Dans l'univers des potières d’Edioungou
par la rédaction
Réputée pour ses poteries berbères aux formes et couleurs singulières, Edioungou mérite le détour, sur la route du Cap-Skirring, pour découvrir le travail de ces femmes qui perpétuent un artisanat ancestral. Cependant la pandémie de Coronavirus affecte le commerce de ces accessoires et plonge de plus en plus de familles dans le dénuement. La Covid-19 dont les contrecoups ont frappé de plein fouet une activité de poterie, pénible mais passionnante, et pour laquelle la bonne santé financière dépend en grande partie de l’affluence des touristes, les principaux clients. Les beaux jours où Julienne, une mère de famille recevait la vingtaine de femmes potières, pour l'apprentissage ou le perfectionnement dans la formation, sont révolues. Dans cette concession pleine de cases aux huttes pointues, il n’y a qu’un grand calme plat qui règne synonyme de la morosité économique qu’elle et ses camarades potières ont apprivoisé depuis quelques mois de la plus dantesque des manières.

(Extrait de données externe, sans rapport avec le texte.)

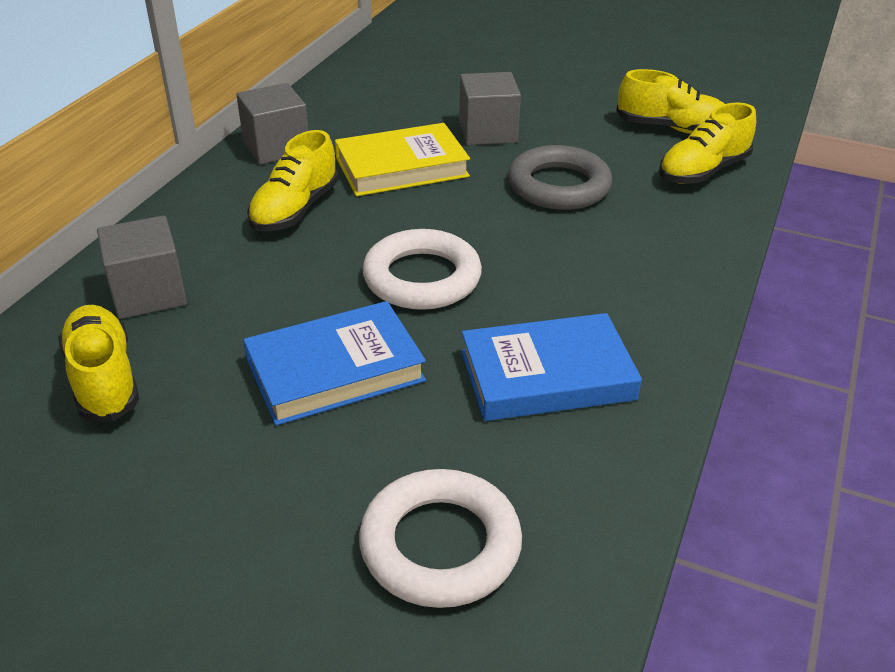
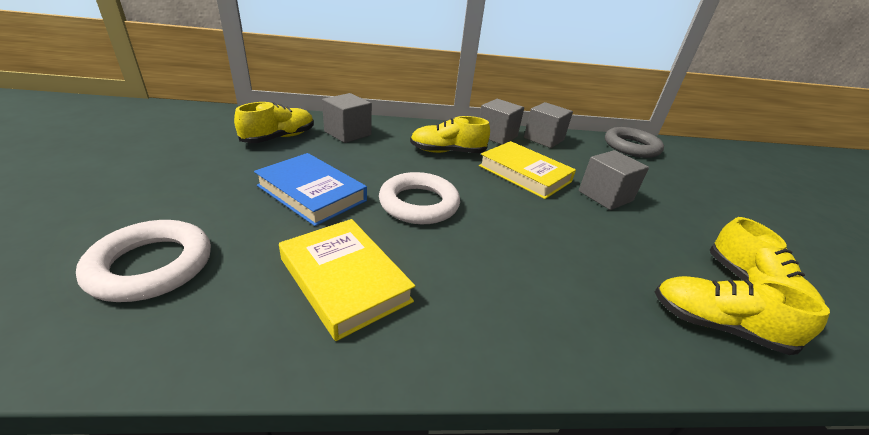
camera: 60 degrees right, 5 degrees down
blue book [461,313,642,421] -> yellow book [279,219,415,341]
grey ring [508,145,612,210] -> grey ring moved to [605,127,664,158]
none -> grey cube [524,102,573,148]

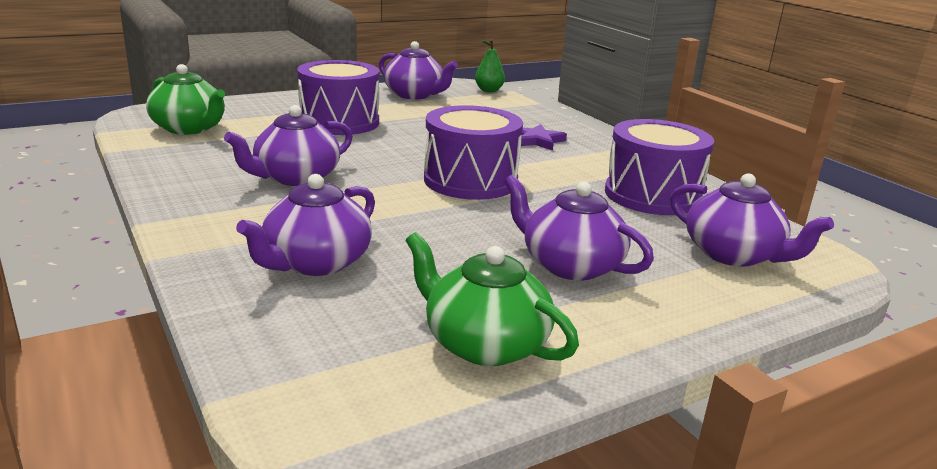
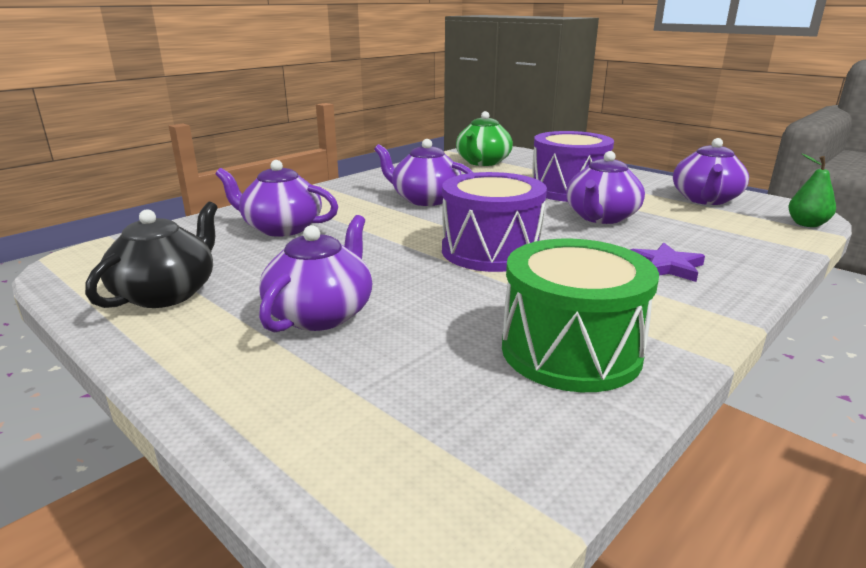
camera: 75 degrees right, 0 degrees up
green teapot [405,232,579,366] -> black teapot [85,202,218,308]
purple drum [605,119,714,215] -> green drum [502,239,659,392]
purple teapot [670,173,834,267] -> purple teapot moved to [566,151,645,224]

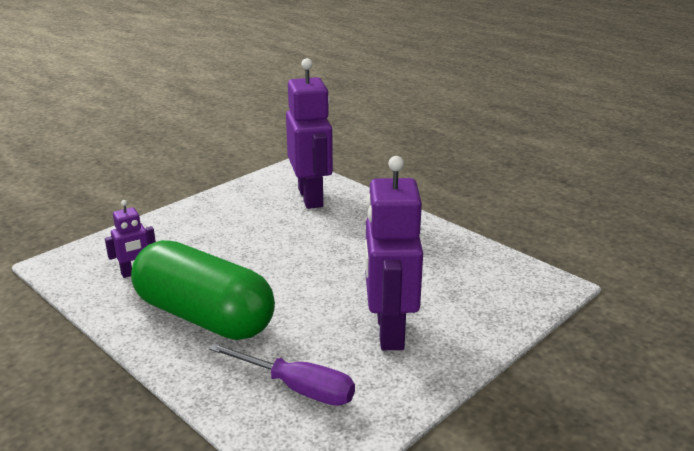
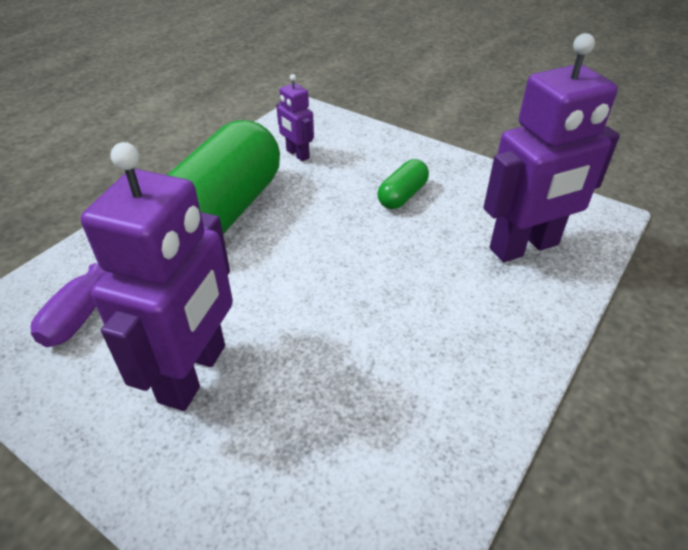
camera: 80 degrees right, 15 degrees up
purple robot [365,156,423,350] -> purple robot turned 120 degrees clockwise [81,142,233,411]
none -> green capsule [377,159,429,209]

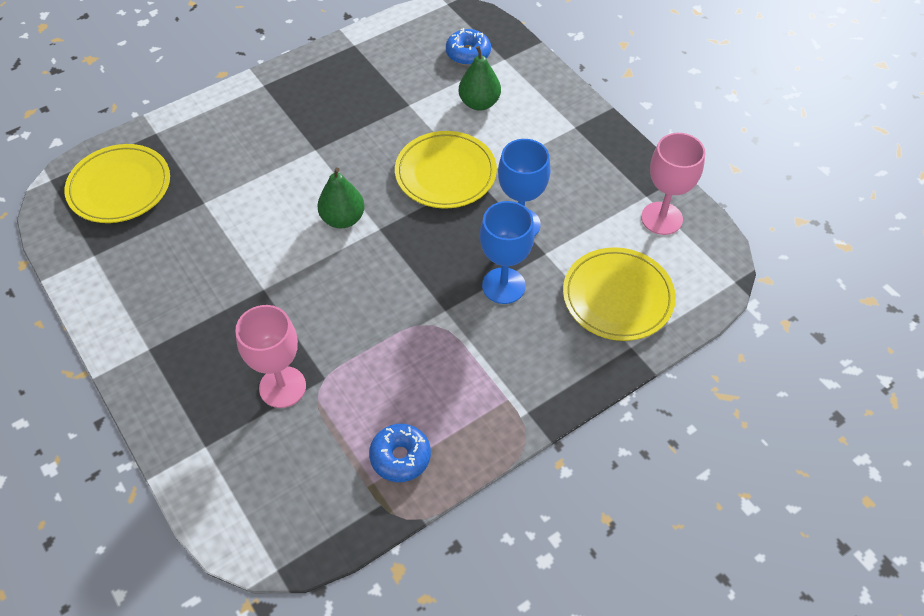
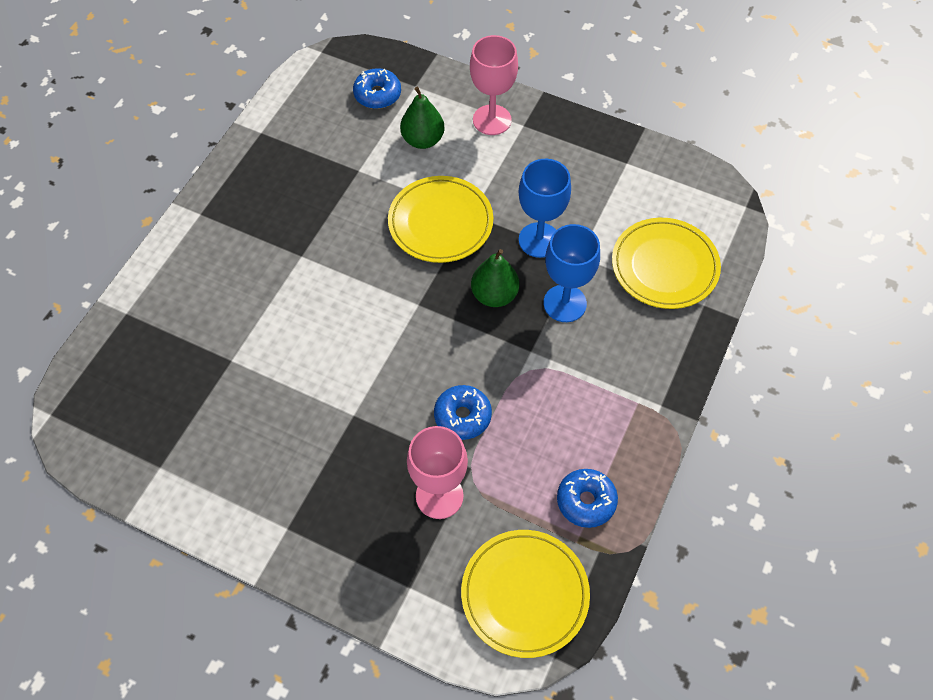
camera: 30 degrees left, 5 degrees up
yellow plate [64,144,170,223] -> yellow plate moved to [461,530,590,658]
green pear [317,167,365,228] -> green pear moved to [471,249,520,307]
pink goblet [641,133,705,235] -> pink goblet moved to [470,35,518,135]
none -> blue donut [434,385,492,440]

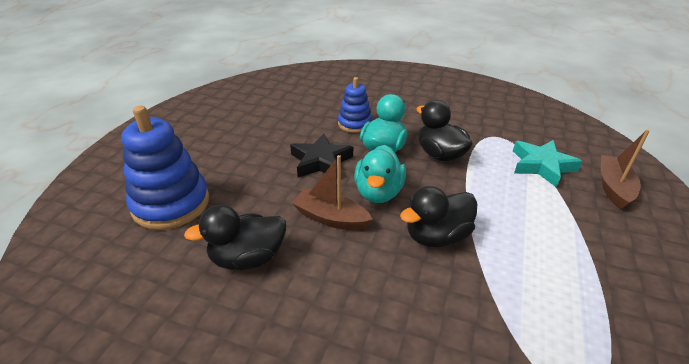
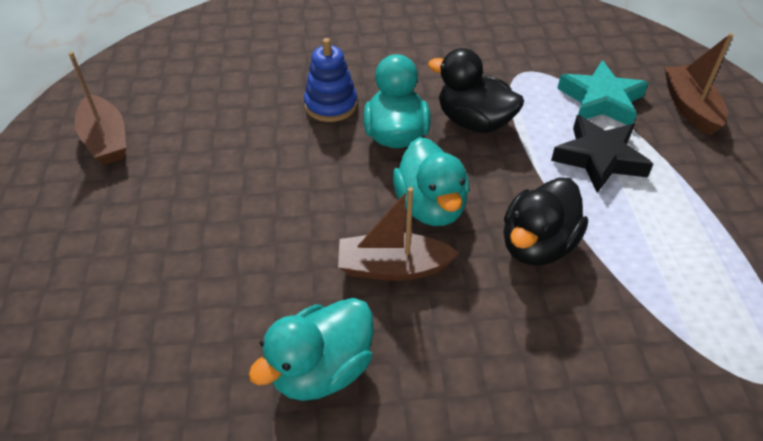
camera: 25 degrees left, 10 degrees up
blue stacking toy [121,106,209,230] -> none
black duck [184,205,286,270] -> turquoise duck [248,298,373,401]
black star [290,133,353,177] -> black star moved to [551,115,653,193]
none -> brown boat [68,52,126,165]

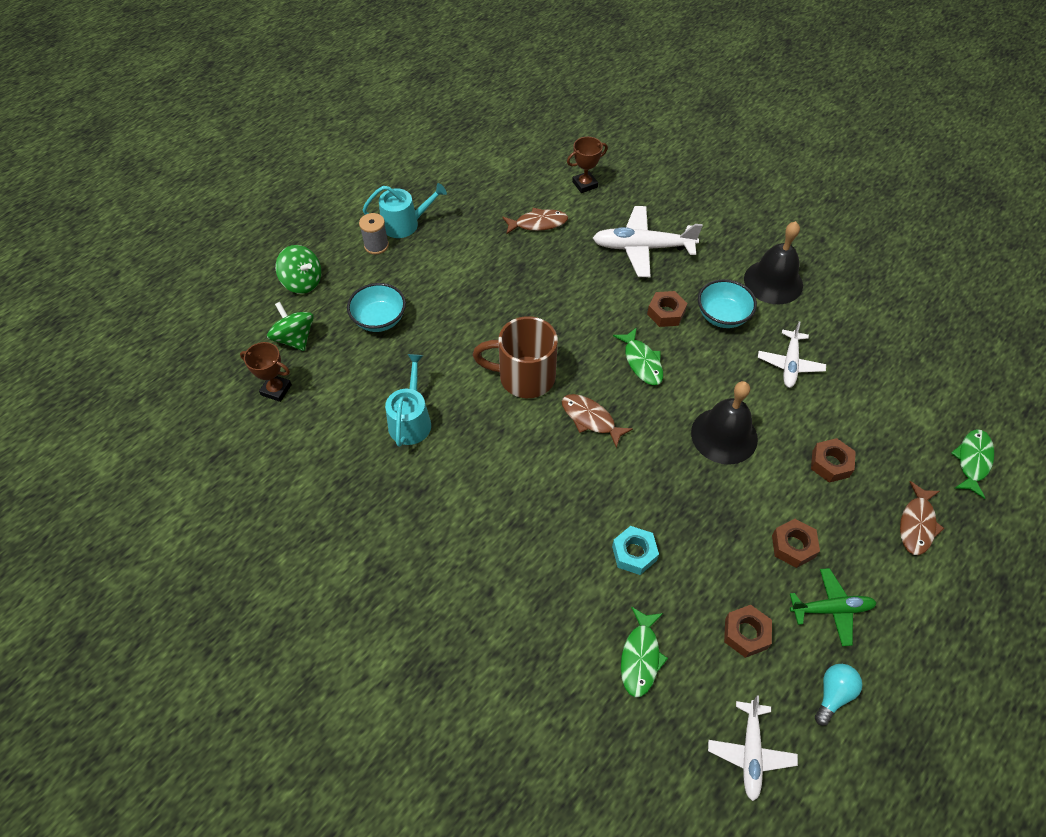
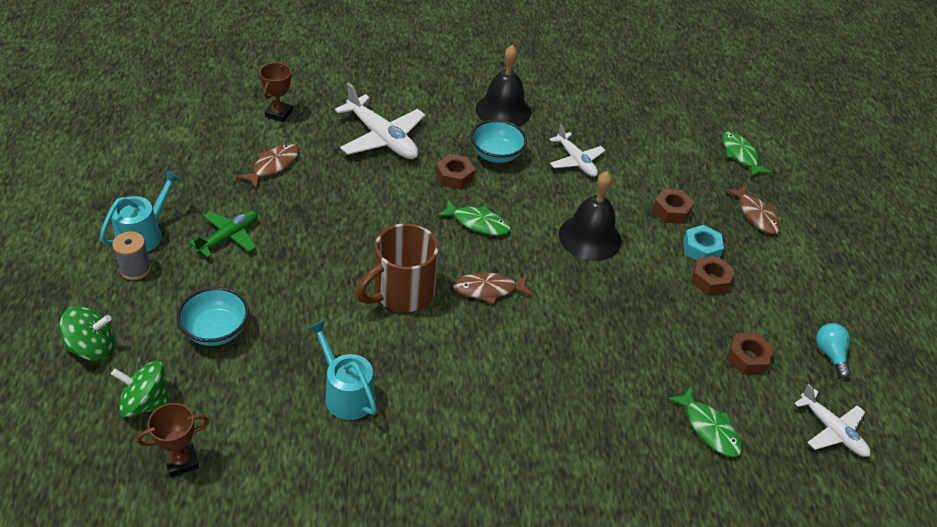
camera: 50 degrees left, 10 degrees down
white plane [593,206,703,277] -> white plane turned 90 degrees counterclockwise [335,83,425,159]
turquoise nut [612,526,659,575] -> turquoise nut moved to [683,225,724,260]
green plane [790,568,877,646] -> green plane moved to [189,211,258,257]

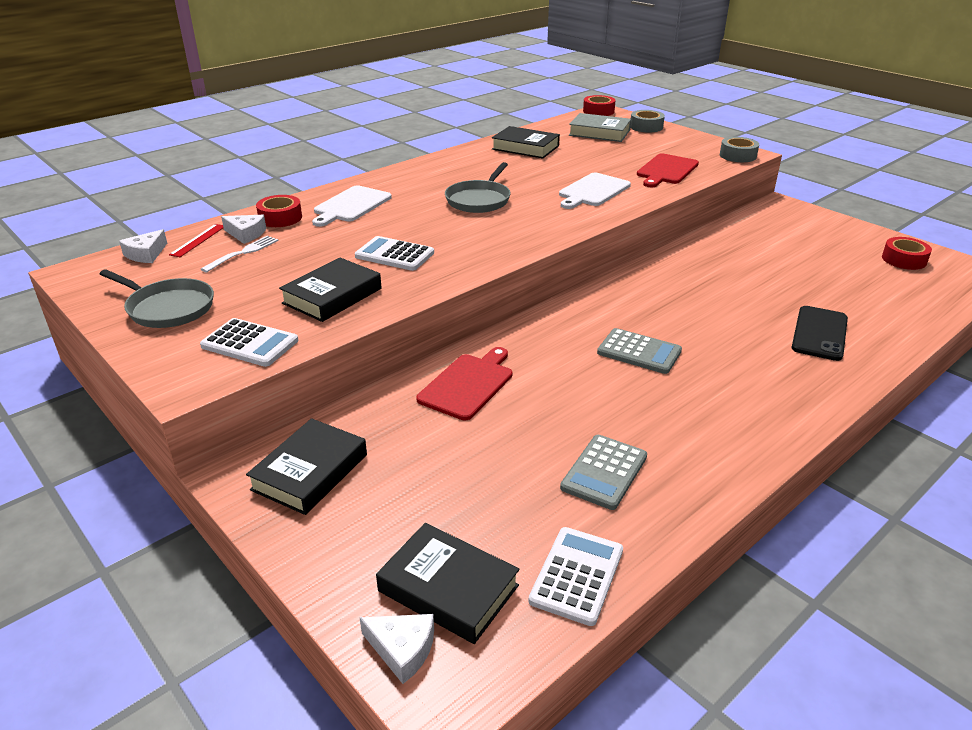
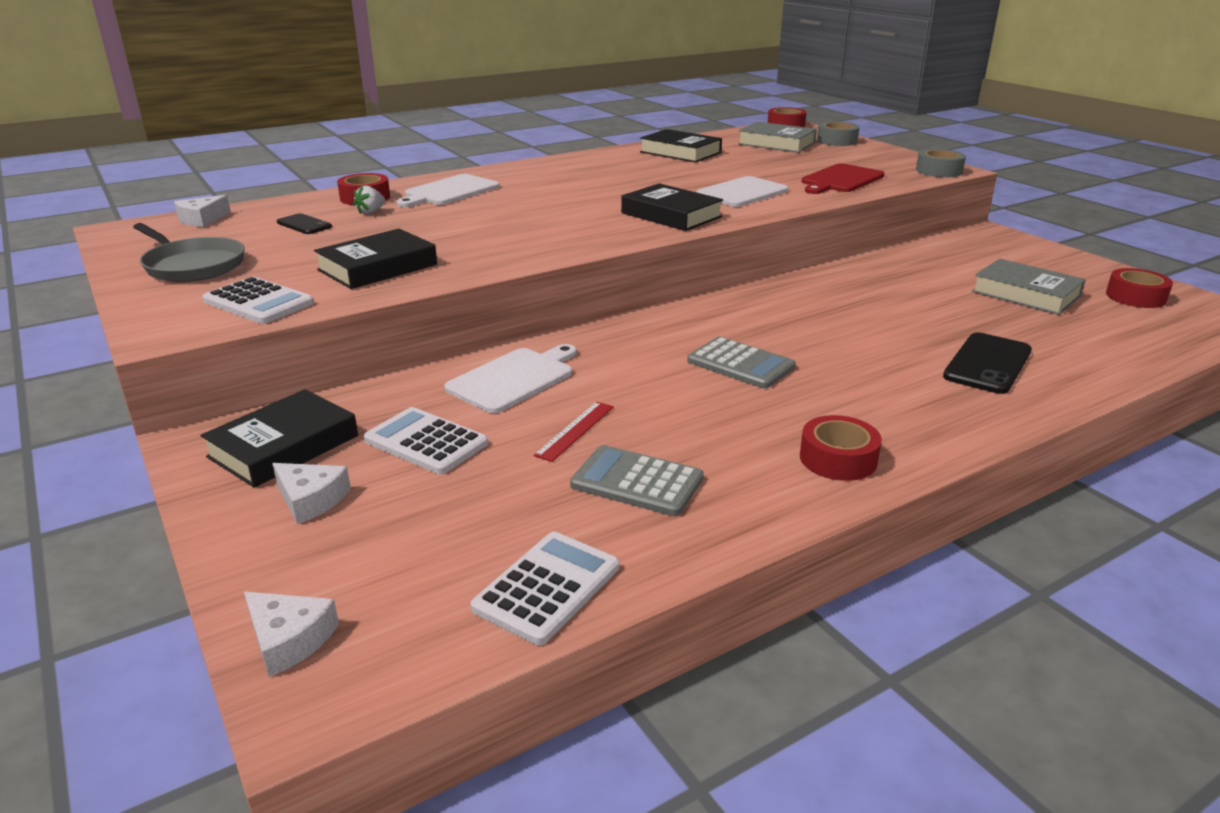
camera: 10 degrees right, 5 degrees down
red ruler [169,224,224,257] -> red ruler moved to [534,402,614,462]
white fork [201,236,278,273] -> black phone [277,213,332,234]
white cheese [221,215,266,244] -> white cheese moved to [272,463,351,524]
white calculator [355,236,434,271] -> white calculator moved to [364,407,488,474]
black book [376,523,520,644] -> black book moved to [621,183,723,231]
red cutting board [416,347,512,420] -> white cutting board [444,344,577,413]
grey pan [445,162,511,213] -> none
grey calculator [560,435,647,510] -> grey calculator turned 75 degrees clockwise [570,445,704,516]
none -> white strawberry [353,185,385,214]
none -> red tape [800,415,882,481]
none -> grey book [972,259,1086,315]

Tout le matériel de travail de Julienne est confiné dans une chambre fermée à clé.

"Soit on les troque pour du riz, du mil ou du maïs, soit c’est une interaction commerciale avec des espèces. C’est avec cet argent que nous payons la scolarité de nos enfants, leur habillement et même celui de nos maris’’
Dans ce village de Basse-Casamance (Sud-ouest du Sénégal), la poterie est tout à la fois une question d’héritage, de moyen de subsistance, et d’art. Dans l’imaginaire des gens du Sud, le village est automatiquement associé à la fabrication d’objets décoratifs ou utilitaires comme les jarres, les salières, les encensoirs, les vases, les amphores, statuettes, cruches, les cendriers…Il est presque impossible de faire le tour d’une concession sans voir un petit atelier aménagé à la confection des objets utilitaires en terre argileuse. Pour autant qu’elles s’en rappellent, la poterie s’est transmise de génération en génération de femmes à Edioungou qui ont historiquement compté sur le troc d’abord comme moyen d’écouler cette marchandise avant la vente formelle aux touristes occidentaux. ‘‘C’est de ces deux manières qu’on a ‘‘vendu’’ nos objets. Soit on les troque pour du riz, du mil ou du maïs, soit c’est une interaction commerciale avec des espèces. C’est avec cet argent que nous payons la scolarité de nos enfants, leur habillement et même celui de nos maris’’, confie une autre potière Judith Bassène. La pandémie de coronavirus a annihilé tout moyen d’écoulement : plus de touristes avec la fermeture des réceptifs hôteliers, et plus de troc non plus puisque les gens n’envisagent pas d’échanger des denrées alimentaires contre des objets superflus en temps de crise sanitaire. Une tâche d’autant plus difficile que, le matriarcat est très prononcé dans ce village au point que, en pleine année scolaire, les enfants vont voir directement leurs mères s’il leur manque des fournitures, plutôt que leurs pères.
Ce chômage technique est pourtant presque comme un soulagement quand ces femmes narrent la modique somme qu’elles gagnent, à partir de 500 FCFA la pièce, par rapport à la pénibilité de leur travail. Entre des sorties incessantes dans les bolongs alentour pour chercher la bonne terre argileuse, la recherche des coquillages pour décorer les ustensiles, le modelage minutieux dans les ateliers, le séchage qui prend des jours, le vernissage, et une cuisson dans des fours traditionnels qui peuvent durer de une heure à trois jours, il va s’en dire que cette activité est très mal rémunérée. Après extraction des bolongs, la terre argileuse subit un processus de dessalement avant d’être mélangé à des coquillages réduits en poudre. Une technique qui a son importance puisqu’elle permet d’éviter que les poteries n’aient des bulles d’air durant la cuisson. Pour donner forme à l’argile, la potière utilise une coupelle en terre cuite pour le modelage de base, puis une planche qui va donner la régularité à la pièce. Les ficelles et bouts de plastique seront utilisés pour les finitions et les arabesques sur la poterie.
En dehors de vendre à perte, les aléas du travail font que l’inexpérience ou l’inapplication se paient au prix fort. ‘’Imaginez tout le travail que nous faisons pour vendre à partir de 500 frs une pièce ! L’argile est difficile à travailler. Il faut beaucoup de temps et de la patience. Parce que si la teneur du mélange n’est pas bien faite, vous perdez tous vos objets au moment de la cuisson. Tout va se casser’’, poursuit Rachelle, de guerre lasse.